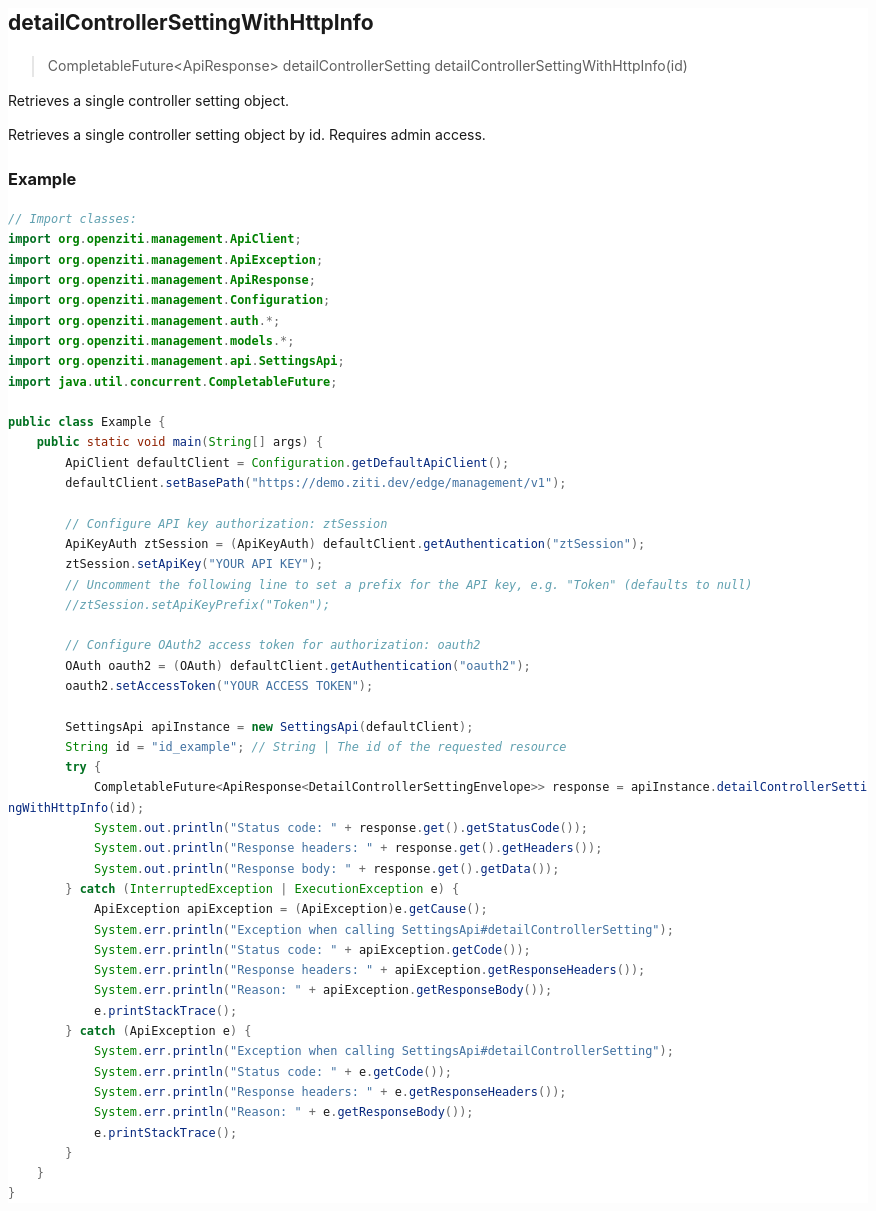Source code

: ## detailControllerSettingWithHttpInfo

> CompletableFuture<ApiResponse<DetailControllerSettingEnvelope>> detailControllerSetting detailControllerSettingWithHttpInfo(id)

Retrieves a single controller setting object.

Retrieves a single controller setting object by id. Requires admin access.

### Example

```java
// Import classes:
import org.openziti.management.ApiClient;
import org.openziti.management.ApiException;
import org.openziti.management.ApiResponse;
import org.openziti.management.Configuration;
import org.openziti.management.auth.*;
import org.openziti.management.models.*;
import org.openziti.management.api.SettingsApi;
import java.util.concurrent.CompletableFuture;

public class Example {
    public static void main(String[] args) {
        ApiClient defaultClient = Configuration.getDefaultApiClient();
        defaultClient.setBasePath("https://demo.ziti.dev/edge/management/v1");
        
        // Configure API key authorization: ztSession
        ApiKeyAuth ztSession = (ApiKeyAuth) defaultClient.getAuthentication("ztSession");
        ztSession.setApiKey("YOUR API KEY");
        // Uncomment the following line to set a prefix for the API key, e.g. "Token" (defaults to null)
        //ztSession.setApiKeyPrefix("Token");

        // Configure OAuth2 access token for authorization: oauth2
        OAuth oauth2 = (OAuth) defaultClient.getAuthentication("oauth2");
        oauth2.setAccessToken("YOUR ACCESS TOKEN");

        SettingsApi apiInstance = new SettingsApi(defaultClient);
        String id = "id_example"; // String | The id of the requested resource
        try {
            CompletableFuture<ApiResponse<DetailControllerSettingEnvelope>> response = apiInstance.detailControllerSettingWithHttpInfo(id);
            System.out.println("Status code: " + response.get().getStatusCode());
            System.out.println("Response headers: " + response.get().getHeaders());
            System.out.println("Response body: " + response.get().getData());
        } catch (InterruptedException | ExecutionException e) {
            ApiException apiException = (ApiException)e.getCause();
            System.err.println("Exception when calling SettingsApi#detailControllerSetting");
            System.err.println("Status code: " + apiException.getCode());
            System.err.println("Response headers: " + apiException.getResponseHeaders());
            System.err.println("Reason: " + apiException.getResponseBody());
            e.printStackTrace();
        } catch (ApiException e) {
            System.err.println("Exception when calling SettingsApi#detailControllerSetting");
            System.err.println("Status code: " + e.getCode());
            System.err.println("Response headers: " + e.getResponseHeaders());
            System.err.println("Reason: " + e.getResponseBody());
            e.printStackTrace();
        }
    }
}
```
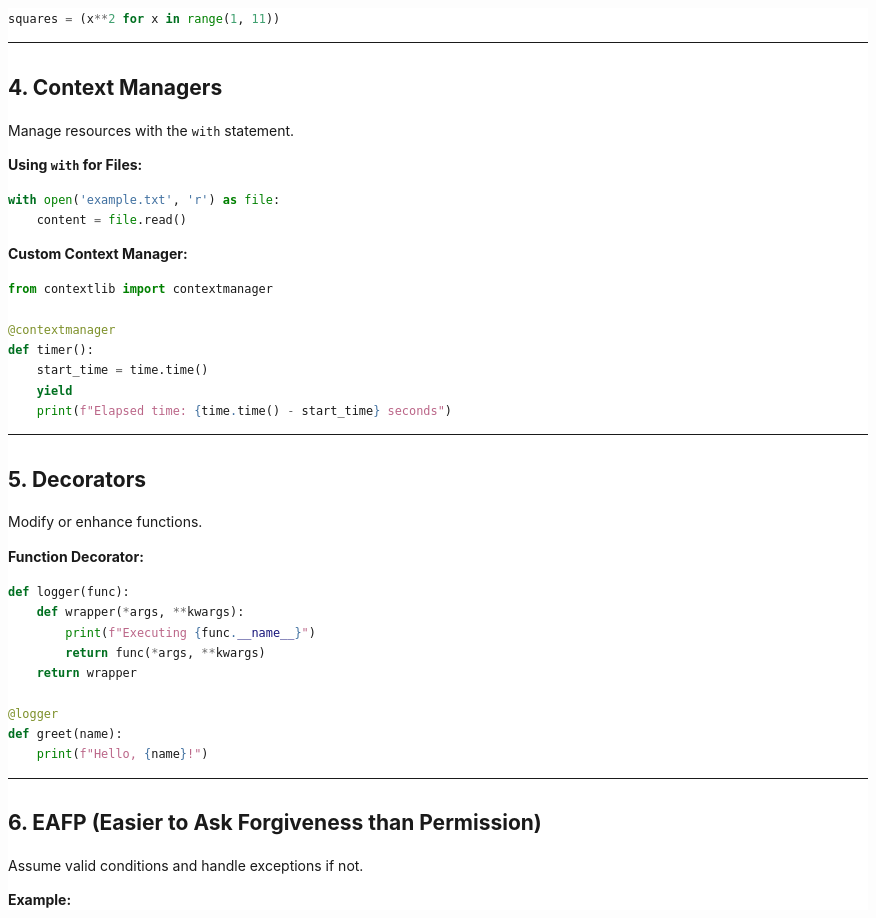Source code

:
 ```python
squares = (x**2 for x in range(1, 11))
```

---

## **4. Context Managers**

Manage resources with the `with` statement.

**Using `with` for Files:**

```python
with open('example.txt', 'r') as file:
    content = file.read()
```

**Custom Context Manager:**

```python
from contextlib import contextmanager

@contextmanager
def timer():
    start_time = time.time()
    yield
    print(f"Elapsed time: {time.time() - start_time} seconds")
```

---

## **5. Decorators**

Modify or enhance functions.

**Function Decorator:**

```python
def logger(func):
    def wrapper(*args, **kwargs):
        print(f"Executing {func.__name__}")
        return func(*args, **kwargs)
    return wrapper

@logger
def greet(name):
    print(f"Hello, {name}!")
```

---

## **6. EAFP (Easier to Ask Forgiveness than Permission)**

Assume valid conditions and handle exceptions if not.

**Example:**
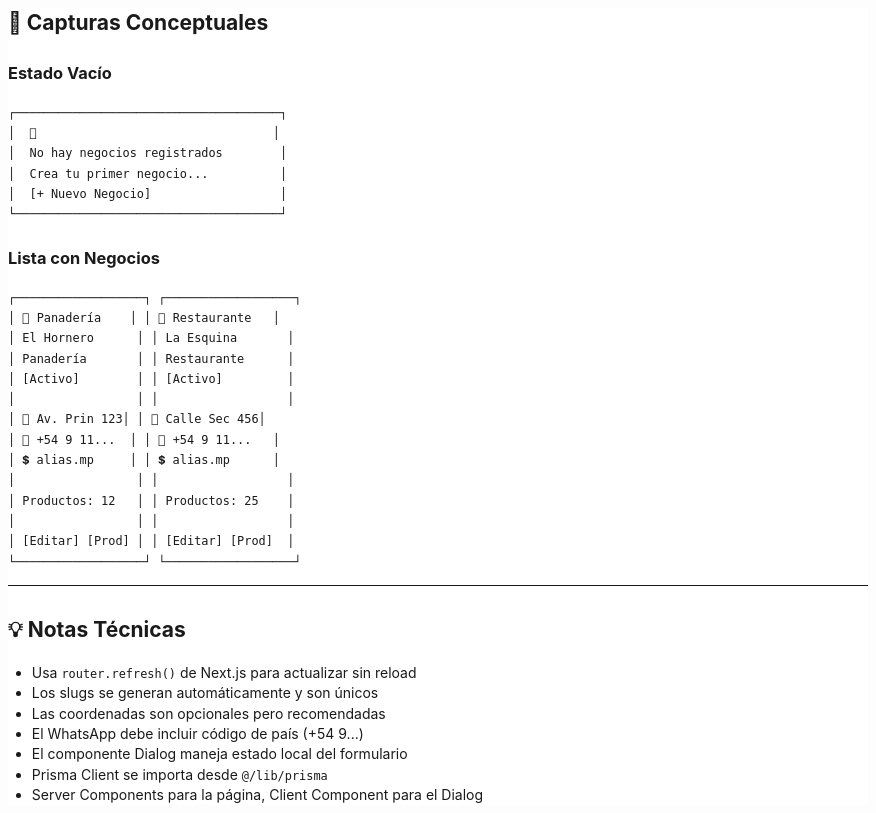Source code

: 
## 📱 Capturas Conceptuales

### Estado Vacío

```
┌─────────────────────────────────────┐
│  🏪                                 │
│  No hay negocios registrados        │
│  Crea tu primer negocio...          │
│  [+ Nuevo Negocio]                  │
└─────────────────────────────────────┘
```

### Lista con Negocios

```
┌──────────────────┐ ┌──────────────────┐
│ 🏪 Panadería    │ │ 🏪 Restaurante   │
│ El Hornero      │ │ La Esquina       │
│ Panadería       │ │ Restaurante      │
│ [Activo]        │ │ [Activo]         │
│                 │ │                  │
│ 📍 Av. Prin 123│ │ 📍 Calle Sec 456│
│ 📱 +54 9 11...  │ │ 📱 +54 9 11...   │
│ 💲 alias.mp     │ │ 💲 alias.mp      │
│                 │ │                  │
│ Productos: 12   │ │ Productos: 25    │
│                 │ │                  │
│ [Editar] [Prod] │ │ [Editar] [Prod]  │
└──────────────────┘ └──────────────────┘
```

---

## 💡 Notas Técnicas

- Usa `router.refresh()` de Next.js para actualizar sin reload
- Los slugs se generan automáticamente y son únicos
- Las coordenadas son opcionales pero recomendadas
- El WhatsApp debe incluir código de país (+54 9...)
- El componente Dialog maneja estado local del formulario
- Prisma Client se importa desde `@/lib/prisma`
- Server Components para la página, Client Component para el Dialog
______
*Exercise prompt*: Please copy out each line of the listing above that contains the string "getAuthentication".

*Solved problem*:
        ApiKeyAuth ztSession = (ApiKeyAuth) defaultClient.getAuthentication("ztSession");
        OAuth oauth2 = (OAuth) defaultClient.getAuthentication("oauth2");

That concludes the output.